* start *
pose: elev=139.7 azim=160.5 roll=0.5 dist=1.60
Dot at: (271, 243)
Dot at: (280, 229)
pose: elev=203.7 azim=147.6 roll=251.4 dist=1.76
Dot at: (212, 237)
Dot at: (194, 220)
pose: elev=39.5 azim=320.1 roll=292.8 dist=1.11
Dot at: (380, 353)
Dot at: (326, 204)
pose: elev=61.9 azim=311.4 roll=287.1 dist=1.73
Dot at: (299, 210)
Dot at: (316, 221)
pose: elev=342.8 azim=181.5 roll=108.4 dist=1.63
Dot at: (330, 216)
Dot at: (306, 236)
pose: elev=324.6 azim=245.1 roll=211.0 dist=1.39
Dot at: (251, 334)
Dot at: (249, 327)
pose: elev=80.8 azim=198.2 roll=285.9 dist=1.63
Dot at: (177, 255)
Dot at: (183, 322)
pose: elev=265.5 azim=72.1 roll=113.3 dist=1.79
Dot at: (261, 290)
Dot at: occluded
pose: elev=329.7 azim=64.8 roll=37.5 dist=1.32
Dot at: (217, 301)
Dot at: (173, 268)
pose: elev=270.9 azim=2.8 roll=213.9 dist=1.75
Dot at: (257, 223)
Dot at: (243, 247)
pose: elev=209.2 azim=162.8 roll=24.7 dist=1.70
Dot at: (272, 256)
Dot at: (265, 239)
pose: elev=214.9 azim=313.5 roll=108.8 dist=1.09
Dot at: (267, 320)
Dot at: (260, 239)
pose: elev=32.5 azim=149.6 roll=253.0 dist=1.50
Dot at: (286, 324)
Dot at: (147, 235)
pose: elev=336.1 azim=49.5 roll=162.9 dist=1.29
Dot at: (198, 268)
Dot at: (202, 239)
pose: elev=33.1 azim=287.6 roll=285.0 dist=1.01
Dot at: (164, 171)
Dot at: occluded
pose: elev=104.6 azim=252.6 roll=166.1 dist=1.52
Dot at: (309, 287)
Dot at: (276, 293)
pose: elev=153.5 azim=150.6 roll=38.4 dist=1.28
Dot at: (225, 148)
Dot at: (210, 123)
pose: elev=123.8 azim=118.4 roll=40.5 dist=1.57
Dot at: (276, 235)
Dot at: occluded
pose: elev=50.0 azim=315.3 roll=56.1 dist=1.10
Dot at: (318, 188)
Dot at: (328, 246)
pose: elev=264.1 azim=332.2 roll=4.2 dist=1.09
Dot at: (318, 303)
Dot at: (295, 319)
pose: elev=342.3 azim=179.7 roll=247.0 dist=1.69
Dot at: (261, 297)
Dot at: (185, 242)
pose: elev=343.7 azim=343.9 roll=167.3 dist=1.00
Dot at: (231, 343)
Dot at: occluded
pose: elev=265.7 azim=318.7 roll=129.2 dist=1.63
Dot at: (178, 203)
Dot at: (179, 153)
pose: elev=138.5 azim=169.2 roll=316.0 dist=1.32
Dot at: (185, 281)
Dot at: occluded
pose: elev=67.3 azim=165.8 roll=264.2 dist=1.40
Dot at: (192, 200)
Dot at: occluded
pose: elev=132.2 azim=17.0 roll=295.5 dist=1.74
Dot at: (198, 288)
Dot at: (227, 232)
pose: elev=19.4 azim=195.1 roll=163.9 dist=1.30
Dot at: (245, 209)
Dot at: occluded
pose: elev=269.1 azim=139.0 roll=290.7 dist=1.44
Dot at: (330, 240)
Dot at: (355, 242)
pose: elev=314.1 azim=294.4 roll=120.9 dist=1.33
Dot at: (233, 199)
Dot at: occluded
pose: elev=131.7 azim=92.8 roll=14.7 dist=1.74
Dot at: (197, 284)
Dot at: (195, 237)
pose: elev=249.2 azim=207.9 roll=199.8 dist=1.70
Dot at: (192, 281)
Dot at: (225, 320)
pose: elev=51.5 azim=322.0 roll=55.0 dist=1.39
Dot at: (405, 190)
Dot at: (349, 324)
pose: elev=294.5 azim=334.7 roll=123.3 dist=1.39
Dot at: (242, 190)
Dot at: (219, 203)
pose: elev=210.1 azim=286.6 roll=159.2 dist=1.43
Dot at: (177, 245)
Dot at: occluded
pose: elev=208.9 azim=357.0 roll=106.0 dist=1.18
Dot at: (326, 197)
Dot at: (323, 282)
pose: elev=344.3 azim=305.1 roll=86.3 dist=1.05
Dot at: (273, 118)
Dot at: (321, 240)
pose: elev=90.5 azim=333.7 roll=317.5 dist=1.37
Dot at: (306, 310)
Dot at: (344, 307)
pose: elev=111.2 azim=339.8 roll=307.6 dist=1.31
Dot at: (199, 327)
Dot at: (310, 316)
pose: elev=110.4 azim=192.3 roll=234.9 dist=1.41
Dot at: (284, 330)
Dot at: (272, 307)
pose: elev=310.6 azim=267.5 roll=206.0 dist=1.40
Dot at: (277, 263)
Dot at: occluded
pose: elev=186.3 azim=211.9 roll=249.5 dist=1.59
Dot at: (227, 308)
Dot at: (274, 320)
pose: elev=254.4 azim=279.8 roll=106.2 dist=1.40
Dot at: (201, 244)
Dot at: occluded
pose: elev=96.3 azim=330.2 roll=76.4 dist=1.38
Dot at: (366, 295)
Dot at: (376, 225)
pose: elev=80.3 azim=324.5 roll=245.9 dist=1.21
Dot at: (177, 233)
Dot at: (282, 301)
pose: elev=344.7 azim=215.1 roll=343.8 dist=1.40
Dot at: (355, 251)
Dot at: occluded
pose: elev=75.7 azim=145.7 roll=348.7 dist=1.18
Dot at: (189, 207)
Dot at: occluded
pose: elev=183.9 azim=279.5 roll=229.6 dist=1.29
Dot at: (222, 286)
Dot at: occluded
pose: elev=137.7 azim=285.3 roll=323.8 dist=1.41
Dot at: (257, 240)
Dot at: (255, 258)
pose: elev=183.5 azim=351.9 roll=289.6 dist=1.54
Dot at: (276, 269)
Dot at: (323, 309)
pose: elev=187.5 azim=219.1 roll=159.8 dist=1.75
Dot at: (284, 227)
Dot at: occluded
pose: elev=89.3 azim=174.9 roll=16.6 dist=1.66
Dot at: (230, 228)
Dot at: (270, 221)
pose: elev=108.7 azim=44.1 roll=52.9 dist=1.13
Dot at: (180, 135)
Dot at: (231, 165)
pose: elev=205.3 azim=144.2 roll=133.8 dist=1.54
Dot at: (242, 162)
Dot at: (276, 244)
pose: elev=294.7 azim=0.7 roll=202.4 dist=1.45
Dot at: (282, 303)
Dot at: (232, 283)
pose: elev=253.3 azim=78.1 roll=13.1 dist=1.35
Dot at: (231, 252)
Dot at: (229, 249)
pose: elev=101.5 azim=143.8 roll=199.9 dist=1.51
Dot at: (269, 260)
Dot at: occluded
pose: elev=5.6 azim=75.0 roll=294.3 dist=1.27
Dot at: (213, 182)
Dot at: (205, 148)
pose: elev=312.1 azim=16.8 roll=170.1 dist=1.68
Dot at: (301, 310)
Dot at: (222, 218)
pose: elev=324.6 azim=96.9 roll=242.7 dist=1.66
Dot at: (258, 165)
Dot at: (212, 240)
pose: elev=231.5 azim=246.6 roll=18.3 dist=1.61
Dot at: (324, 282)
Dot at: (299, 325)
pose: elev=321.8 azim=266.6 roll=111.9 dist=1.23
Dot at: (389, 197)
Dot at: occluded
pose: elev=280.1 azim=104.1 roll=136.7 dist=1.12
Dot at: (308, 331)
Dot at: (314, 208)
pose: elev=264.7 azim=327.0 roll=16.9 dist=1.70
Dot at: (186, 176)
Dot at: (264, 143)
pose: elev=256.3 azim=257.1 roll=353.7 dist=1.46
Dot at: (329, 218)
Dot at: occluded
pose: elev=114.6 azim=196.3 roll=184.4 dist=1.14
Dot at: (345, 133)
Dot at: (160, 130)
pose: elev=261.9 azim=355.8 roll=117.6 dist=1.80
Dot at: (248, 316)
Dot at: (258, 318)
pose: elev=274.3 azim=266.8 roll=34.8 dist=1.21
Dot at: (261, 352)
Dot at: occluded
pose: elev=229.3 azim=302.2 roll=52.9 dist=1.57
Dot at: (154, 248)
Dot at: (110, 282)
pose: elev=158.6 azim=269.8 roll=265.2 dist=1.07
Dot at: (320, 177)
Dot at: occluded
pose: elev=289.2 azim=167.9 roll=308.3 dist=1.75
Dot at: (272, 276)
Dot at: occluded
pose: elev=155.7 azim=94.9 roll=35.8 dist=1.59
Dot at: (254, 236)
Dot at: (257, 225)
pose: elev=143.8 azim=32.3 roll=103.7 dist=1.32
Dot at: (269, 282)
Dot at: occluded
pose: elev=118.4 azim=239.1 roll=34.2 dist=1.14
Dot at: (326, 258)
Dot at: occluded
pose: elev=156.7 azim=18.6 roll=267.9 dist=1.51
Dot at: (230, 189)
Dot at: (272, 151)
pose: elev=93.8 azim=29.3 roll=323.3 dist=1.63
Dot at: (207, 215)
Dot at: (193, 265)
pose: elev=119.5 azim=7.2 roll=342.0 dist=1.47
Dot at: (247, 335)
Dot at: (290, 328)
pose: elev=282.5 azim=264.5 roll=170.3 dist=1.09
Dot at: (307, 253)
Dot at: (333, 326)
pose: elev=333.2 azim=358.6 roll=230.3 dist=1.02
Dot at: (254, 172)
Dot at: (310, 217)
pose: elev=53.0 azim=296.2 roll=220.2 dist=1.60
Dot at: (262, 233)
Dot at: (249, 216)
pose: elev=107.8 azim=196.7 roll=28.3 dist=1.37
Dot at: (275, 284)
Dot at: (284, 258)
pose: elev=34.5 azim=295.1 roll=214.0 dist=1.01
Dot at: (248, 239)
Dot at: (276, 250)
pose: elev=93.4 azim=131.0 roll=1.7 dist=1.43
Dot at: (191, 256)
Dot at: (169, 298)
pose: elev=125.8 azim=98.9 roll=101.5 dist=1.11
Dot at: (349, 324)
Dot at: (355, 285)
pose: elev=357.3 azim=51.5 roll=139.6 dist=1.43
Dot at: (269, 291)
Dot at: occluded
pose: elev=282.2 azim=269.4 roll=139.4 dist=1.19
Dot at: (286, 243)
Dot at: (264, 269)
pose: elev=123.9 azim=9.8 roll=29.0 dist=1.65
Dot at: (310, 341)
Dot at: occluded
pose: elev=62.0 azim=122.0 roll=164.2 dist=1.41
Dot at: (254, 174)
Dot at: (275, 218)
* end *
§ What is asked:
Put everything in the entries above, from the start down through the line containing "Dot at: (316, 221)", into a numbered list. Include that line and leave out any blank lines.

§ Completed task:
1. pose: elev=139.7 azim=160.5 roll=0.5 dist=1.60
2. Dot at: (271, 243)
3. Dot at: (280, 229)
4. pose: elev=203.7 azim=147.6 roll=251.4 dist=1.76
5. Dot at: (212, 237)
6. Dot at: (194, 220)
7. pose: elev=39.5 azim=320.1 roll=292.8 dist=1.11
8. Dot at: (380, 353)
9. Dot at: (326, 204)
10. pose: elev=61.9 azim=311.4 roll=287.1 dist=1.73
11. Dot at: (299, 210)
12. Dot at: (316, 221)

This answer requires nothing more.